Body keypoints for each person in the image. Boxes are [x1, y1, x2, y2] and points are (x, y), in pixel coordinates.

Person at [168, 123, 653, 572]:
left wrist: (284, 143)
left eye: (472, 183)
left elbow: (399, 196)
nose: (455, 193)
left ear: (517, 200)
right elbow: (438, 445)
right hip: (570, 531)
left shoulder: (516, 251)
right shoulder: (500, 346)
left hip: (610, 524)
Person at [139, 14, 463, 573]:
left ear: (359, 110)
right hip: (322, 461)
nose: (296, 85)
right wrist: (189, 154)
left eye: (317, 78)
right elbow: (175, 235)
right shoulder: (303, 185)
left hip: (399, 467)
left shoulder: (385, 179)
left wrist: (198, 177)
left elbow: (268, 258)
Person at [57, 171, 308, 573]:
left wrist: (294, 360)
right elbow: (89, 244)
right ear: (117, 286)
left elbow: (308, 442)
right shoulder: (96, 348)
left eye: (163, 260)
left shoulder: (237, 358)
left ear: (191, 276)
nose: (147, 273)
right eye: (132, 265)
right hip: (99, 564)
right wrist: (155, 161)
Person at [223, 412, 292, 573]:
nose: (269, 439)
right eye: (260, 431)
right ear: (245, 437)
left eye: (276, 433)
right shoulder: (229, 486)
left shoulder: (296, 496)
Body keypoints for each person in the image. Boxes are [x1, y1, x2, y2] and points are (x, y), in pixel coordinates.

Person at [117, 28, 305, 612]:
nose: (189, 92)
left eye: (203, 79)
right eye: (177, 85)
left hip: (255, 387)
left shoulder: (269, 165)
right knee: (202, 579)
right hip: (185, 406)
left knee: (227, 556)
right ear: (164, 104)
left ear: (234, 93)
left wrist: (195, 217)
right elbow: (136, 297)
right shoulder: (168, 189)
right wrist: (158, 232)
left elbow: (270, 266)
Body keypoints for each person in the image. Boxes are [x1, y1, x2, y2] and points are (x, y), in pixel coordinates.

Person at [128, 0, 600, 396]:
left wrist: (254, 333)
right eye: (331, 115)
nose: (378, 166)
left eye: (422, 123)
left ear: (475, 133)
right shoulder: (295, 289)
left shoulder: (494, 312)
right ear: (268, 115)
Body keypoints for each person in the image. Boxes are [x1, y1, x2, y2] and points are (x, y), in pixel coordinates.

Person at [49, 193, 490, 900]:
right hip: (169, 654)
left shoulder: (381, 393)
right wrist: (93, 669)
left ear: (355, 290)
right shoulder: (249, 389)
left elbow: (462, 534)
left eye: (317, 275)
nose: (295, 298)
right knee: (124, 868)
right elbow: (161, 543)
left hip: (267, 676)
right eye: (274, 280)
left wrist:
________________________
● **What to produce**
Starting at the line that contains "left hip: (610, 524)" and stopping after the line that contains "right elbow: (89, 244)", write out every line exactly as it appears above, and no other line.

● **Reply**
left hip: (610, 524)
Person at [139, 14, 463, 573]:
left ear: (359, 110)
right hip: (322, 461)
nose: (296, 85)
right wrist: (189, 154)
left eye: (317, 78)
right elbow: (175, 235)
right shoulder: (303, 185)
left hip: (399, 467)
left shoulder: (385, 179)
left wrist: (198, 177)
left elbow: (268, 258)
Person at [57, 171, 308, 573]:
left wrist: (294, 360)
right elbow: (89, 244)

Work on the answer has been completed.